3.1. Problem Formulation

We can consider the LF images as a 2D array of view images, as shown in Figure 2a. These images have (H, W) and (U, V) spatial and angular resolutions. Our goal is to reconstruct dense LF images from their sparse input counterparts. Assume $L^{LR}\in R^{H\times W\times u\times v}$ represents the sparse input views with angular resolution (u, v). Using the LR input, our RCA-LF network can reconstruct a dense output $L^{HR}\in R^{H\times W\times U\times V}$ with (U, V) angular resolution. Before applying the LR input images, we up-sample the sparse input EPIs to the required output size utilizing the Bicubic interpolation to generate ${\tilde{L}}^{LR}\in R^{H\times W\times U\times V}$. The last step before applying the LR input to the network is to rearrange it from the 4D representation ${\tilde{L}}^{LR}\in R^{H\times W\times U\times V}$ into the 3D representation ${\tilde{L}}^{LR}\in R^{H\times W\times UV}$, as shown in Figure 2b. We reconstruct the 3D ${\tilde{L}}^{LR}$ by stacking the view images in row-major order as indicated by the blue line in Figure 2a.

3.2. Network Architecture

We designed our network similarly to the RCAN network [39]. In terms of functionality, our model can be divided into primary feature extraction, deep feature extraction, and final output restoration, as shown in Figure 3a. The primary feature extraction is implemented using two convolutional layers (Conv). Each Conv is followed by a long skip connection to bypass the low-frequency components to the output part, allowing the network to concentrate on high-frequency component extraction. The deep feature extraction is implemented using ten residual channel attention blocks (RCAB), as shown in Figure 3b. The final part is implemented by summing the primary extracted features with the deep extracted features to reconstruct the final output.

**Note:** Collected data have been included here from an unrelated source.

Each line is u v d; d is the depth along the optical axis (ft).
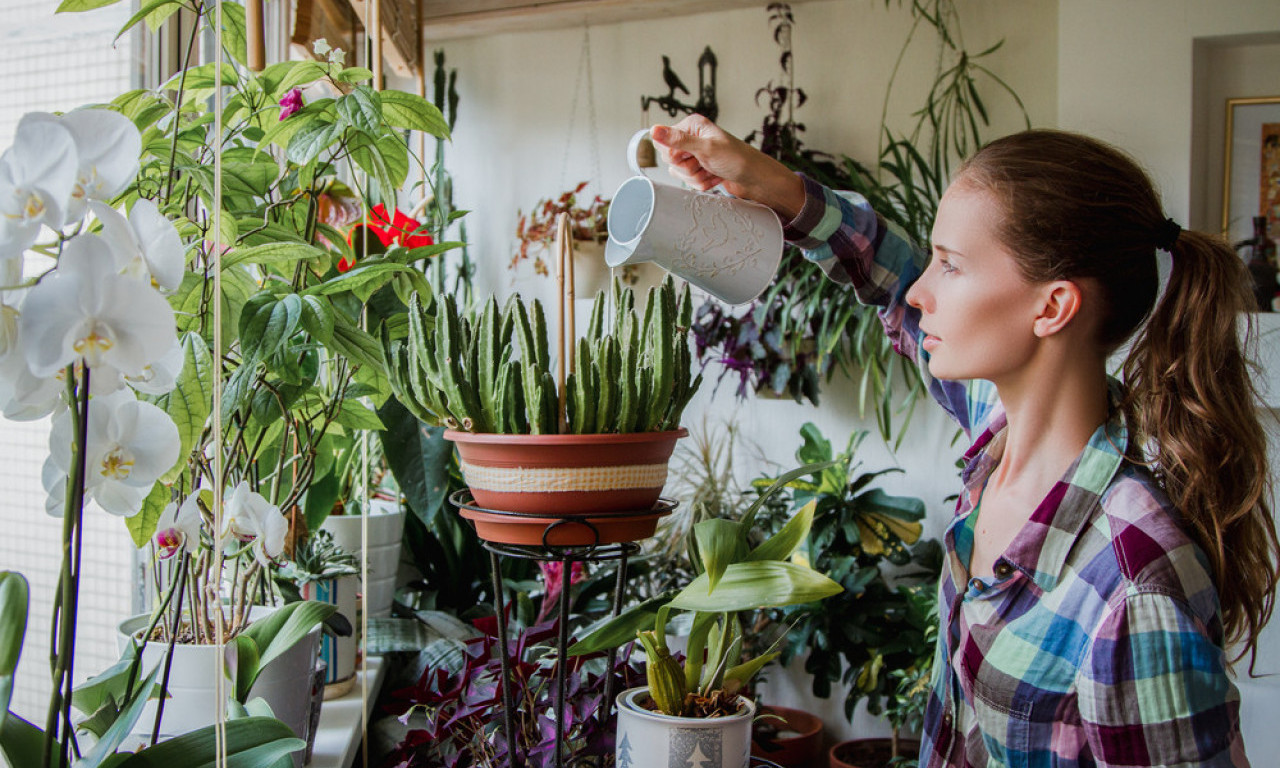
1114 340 2.68
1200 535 2.49
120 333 1.82
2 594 1.98
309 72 3.57
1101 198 2.50
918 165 8.90
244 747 2.38
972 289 2.61
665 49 10.02
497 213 10.36
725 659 2.84
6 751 2.10
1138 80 8.77
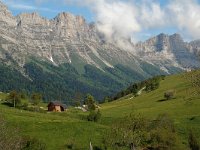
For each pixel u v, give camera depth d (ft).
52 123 395.34
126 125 318.04
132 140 307.37
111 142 315.78
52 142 344.90
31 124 388.57
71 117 533.96
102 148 334.03
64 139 351.67
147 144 310.24
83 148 335.06
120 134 311.68
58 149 331.36
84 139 353.51
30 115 474.90
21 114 471.21
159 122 341.00
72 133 366.84
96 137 359.46
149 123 332.19
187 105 576.61
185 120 433.07
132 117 325.42
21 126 380.58
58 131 370.53
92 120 499.51
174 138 312.91
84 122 403.75
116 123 325.21
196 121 424.46
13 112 476.54
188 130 378.94
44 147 322.75
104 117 535.60
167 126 343.67
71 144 338.13
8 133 202.28
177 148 309.42
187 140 348.59
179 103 609.83
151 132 312.71
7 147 194.70
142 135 310.04
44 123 394.93
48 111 644.69
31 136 336.49
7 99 624.59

This is unlike the RCAN method, in which the input is a single-channel input. Then, channel-wise features are extracted from the input to be processed through the network. The input in our method is a stack of $U\times V$ images (multi-channel input), where (U, V) is the angular resolution. Then, more channel-wise features are extracted with the extraction ratio e to be $e\times U\times V$. The RCAB is the main component of our network, as the RCA-LF consists of ten RCABs. The RCAB is a residual block (RB) with an integrated channel attention mechanism (CA). The first part of the RCAB, RB, is built by cascading two Conv layers with an activation function (ReLU) with a skip connection.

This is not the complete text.